PROBLEMS AND TASKS:
1) In the passage about DA and AE roles, take the part that opens with the words containing "DAs often have" and closes with "careers without it.", and rewrite it with "applicants" in place of "candidates".
2) According to the passage about DA and AE roles, how common are the DA roles that truly drive politics and organisational change with their analysis and input?

DAs often have to surf the waves of politics and organisational change - better yet they should be driving them with their analysis and input. DA roles which truly do this are probably the most impactful roles in Data, but they are incredibly rare. There are many technical candidates who could choose between DA and AE roles, who previously only had DA roles to choose from. Some of these candidates would much prefer to not deal with the uncertainty and complexity of organisational dynamics, and stick with the technical side. AE roles offer them this choice. The “E” in AE means that non-technical stakeholders have little to no expectation for AEs to be skilled in this area - AEs can progress in their careers without it.

INFORMATION:
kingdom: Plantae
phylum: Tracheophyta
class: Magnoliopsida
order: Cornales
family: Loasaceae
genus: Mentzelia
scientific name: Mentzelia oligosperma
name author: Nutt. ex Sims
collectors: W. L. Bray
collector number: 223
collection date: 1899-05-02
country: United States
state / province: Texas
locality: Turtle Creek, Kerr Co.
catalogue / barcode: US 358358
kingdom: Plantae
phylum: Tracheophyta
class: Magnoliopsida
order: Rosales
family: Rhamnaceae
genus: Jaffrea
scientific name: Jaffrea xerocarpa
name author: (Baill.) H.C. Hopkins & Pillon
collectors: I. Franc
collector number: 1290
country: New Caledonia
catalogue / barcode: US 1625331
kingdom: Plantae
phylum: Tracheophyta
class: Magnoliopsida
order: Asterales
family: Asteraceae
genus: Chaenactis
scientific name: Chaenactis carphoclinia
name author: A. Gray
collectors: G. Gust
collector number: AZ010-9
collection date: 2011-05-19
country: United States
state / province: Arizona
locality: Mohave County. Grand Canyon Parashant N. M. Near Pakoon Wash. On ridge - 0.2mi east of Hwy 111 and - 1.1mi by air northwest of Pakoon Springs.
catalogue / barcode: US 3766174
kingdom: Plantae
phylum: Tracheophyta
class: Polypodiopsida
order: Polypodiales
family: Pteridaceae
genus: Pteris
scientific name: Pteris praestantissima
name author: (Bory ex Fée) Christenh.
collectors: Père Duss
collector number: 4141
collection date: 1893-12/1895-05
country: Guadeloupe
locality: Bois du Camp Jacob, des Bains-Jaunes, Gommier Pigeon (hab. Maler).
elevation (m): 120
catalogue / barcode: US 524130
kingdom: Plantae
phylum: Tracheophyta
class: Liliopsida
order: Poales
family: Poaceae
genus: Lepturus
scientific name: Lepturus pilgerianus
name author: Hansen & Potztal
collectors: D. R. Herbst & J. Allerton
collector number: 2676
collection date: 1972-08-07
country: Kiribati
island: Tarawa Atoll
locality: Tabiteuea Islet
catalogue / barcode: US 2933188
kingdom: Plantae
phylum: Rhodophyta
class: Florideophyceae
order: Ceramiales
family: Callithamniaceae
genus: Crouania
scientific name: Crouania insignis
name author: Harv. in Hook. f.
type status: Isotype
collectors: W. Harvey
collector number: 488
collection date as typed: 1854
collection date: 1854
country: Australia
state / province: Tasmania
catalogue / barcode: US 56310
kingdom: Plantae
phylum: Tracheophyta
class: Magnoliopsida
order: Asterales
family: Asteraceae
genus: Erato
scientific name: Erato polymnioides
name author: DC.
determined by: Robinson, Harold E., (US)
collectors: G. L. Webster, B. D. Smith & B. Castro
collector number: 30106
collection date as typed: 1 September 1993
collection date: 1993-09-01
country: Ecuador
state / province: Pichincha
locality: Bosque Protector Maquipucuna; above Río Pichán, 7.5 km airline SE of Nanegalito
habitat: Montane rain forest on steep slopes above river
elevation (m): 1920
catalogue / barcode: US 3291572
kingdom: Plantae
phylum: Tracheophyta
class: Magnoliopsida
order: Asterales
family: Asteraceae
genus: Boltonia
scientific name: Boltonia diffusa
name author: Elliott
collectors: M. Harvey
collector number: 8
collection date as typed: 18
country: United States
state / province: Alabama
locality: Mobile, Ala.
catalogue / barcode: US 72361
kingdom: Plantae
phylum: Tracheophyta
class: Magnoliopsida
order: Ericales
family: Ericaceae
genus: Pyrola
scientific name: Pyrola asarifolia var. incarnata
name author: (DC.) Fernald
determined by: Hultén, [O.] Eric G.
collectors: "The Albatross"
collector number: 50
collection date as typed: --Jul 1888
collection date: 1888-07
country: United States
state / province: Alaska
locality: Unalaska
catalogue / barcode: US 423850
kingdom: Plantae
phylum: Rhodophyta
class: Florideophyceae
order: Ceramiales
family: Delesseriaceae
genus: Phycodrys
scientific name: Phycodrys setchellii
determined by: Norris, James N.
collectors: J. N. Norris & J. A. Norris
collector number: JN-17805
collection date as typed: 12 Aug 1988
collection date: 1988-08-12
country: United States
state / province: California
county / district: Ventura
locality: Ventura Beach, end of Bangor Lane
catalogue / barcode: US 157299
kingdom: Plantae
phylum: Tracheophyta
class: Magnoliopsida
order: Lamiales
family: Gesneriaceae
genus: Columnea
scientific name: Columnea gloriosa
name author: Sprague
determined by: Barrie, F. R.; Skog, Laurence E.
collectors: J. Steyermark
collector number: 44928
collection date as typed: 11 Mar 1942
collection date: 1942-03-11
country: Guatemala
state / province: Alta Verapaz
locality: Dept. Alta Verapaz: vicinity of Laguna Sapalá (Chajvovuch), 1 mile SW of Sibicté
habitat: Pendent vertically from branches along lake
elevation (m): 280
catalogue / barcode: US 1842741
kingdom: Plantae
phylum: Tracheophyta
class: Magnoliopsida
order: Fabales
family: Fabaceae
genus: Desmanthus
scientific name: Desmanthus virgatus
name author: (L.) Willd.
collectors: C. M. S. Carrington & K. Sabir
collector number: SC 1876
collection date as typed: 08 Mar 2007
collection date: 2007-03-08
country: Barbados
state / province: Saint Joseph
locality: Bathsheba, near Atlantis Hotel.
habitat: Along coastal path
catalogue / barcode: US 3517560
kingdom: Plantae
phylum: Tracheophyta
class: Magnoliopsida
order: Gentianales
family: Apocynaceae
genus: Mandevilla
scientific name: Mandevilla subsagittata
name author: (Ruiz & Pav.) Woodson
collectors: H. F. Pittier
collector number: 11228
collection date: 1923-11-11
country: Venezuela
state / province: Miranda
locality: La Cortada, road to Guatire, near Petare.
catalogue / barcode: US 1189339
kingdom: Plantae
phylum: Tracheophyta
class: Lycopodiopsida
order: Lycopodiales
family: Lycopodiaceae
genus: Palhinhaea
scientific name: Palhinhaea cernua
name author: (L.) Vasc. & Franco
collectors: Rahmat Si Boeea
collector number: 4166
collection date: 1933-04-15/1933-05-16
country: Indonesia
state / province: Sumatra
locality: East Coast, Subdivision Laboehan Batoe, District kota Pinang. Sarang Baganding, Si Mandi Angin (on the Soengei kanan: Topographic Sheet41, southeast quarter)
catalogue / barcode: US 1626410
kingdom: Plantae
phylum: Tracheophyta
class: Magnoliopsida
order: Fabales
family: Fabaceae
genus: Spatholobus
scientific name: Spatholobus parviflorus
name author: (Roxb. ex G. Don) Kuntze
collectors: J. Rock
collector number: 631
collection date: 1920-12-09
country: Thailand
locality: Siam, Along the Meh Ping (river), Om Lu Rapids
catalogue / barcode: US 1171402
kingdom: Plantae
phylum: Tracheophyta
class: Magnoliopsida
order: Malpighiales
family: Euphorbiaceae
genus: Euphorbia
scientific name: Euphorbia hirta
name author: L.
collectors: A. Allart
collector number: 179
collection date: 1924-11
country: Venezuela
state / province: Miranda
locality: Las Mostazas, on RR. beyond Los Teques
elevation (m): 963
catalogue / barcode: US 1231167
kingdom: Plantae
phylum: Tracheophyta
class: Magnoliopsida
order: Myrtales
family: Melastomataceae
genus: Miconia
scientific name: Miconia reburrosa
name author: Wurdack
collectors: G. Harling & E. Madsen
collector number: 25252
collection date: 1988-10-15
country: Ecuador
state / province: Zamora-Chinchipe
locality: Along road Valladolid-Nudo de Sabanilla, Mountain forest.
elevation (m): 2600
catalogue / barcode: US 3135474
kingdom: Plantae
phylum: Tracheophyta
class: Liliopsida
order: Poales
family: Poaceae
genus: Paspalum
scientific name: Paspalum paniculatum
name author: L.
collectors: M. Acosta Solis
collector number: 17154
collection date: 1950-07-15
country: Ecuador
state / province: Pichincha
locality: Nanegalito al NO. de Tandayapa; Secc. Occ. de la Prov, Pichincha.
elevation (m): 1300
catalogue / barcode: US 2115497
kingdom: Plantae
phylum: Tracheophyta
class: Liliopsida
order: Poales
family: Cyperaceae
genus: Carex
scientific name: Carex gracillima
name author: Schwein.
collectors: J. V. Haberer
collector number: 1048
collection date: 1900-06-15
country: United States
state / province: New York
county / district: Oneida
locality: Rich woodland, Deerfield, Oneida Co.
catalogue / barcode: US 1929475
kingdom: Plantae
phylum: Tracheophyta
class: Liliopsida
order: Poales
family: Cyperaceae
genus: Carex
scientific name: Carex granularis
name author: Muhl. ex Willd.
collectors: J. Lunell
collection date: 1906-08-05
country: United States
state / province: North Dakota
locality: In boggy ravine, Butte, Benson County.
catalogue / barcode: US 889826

ANSWERS PER TASK:
1)
DAs often have to surf the waves of politics and organisational change - better yet they should be driving them with their analysis and input. DA roles which truly do this are probably the most impactful roles in Data, but they are incredibly rare. There are many technical applicants who could choose between DA and AE roles, who previously only had DA roles to choose from. Some of these applicants would much prefer to not deal with the uncertainty and complexity of organisational dynamics, and stick with the technical side. AE roles offer them this choice. The “E” in AE means that non-technical stakeholders have little to no expectation for AEs to be skilled in this area - AEs can progress in their careers without it.

2) They are incredibly rare.